The central ethical and political question now becomes: ‘how do we live
together with human and non-human others?’
(Taylor & Guingi 2012)
“I think we should make a trap…..yeah we can trap them with green tomatoes, that will make them sick! Then they won’t be able to work!”
This sinister sounding plan came from two boys as they watched city workers radically prune 15 feet off the trees in the park just outside the play yard fence. The boys were disturbed at the sight of the trees being so damaged, and devised this plan to lure the workers to eat green tomatoes, theorizing that the tomatoes would make the workers too sick to continue. Deviously brilliant!
On my visits to the centre I have observed these children on many walks through this park and have repeatedly been surprised and impressed by the attentive care they have shown to creatures and plants.

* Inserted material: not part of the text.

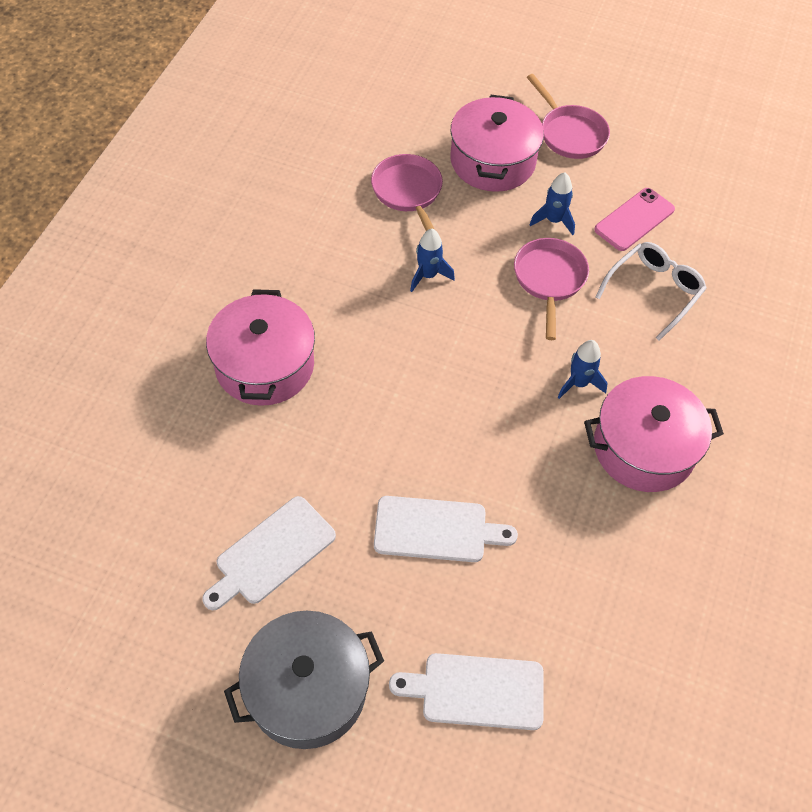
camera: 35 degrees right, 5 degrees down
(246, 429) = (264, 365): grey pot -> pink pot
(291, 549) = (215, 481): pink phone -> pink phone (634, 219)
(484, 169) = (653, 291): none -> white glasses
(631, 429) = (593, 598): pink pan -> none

Beautifully arrange flowers for passsersby
Build homes out of grass and sticks to protect a wounded bee they found in the grass
And taste frost.
The educator at this centre makes these walks a regular part of her program, and is attentive to what children notice, the stories they imagine, the naming of places, particular trees, a pile of rocks. She doesn’t impart much ‘scientific knowledge’, rather she asks and listens to the knowledges the children bring. She and I have discussed at length the compassion children show to the creatures, the curiosity to know them. In our ‘teacher role’ we sometimes assume our job is to teach the names of plants, the habits of hibernation or how slugs travel, and these are certainly interesting things to know. But in our rush to teach, we miss what children know. And knowing that a bee will climb on bark if you gently guide it is pretty impressive knowledge. Knowing how to carry a slug, naming it, spending time simply being with it, is another kind of important knowledge. Creating beautiful arrangements of flowers, tasting frost, piling rocks artfully, all these are ways of knowing as well.
This kind of knowing builds compassion, creates a relationship, a kinship. So when the trees are threatened the children are willing to take action. Isn’t this kind of awareness, of responsibility to all ‘human and non-human others’ just what we need?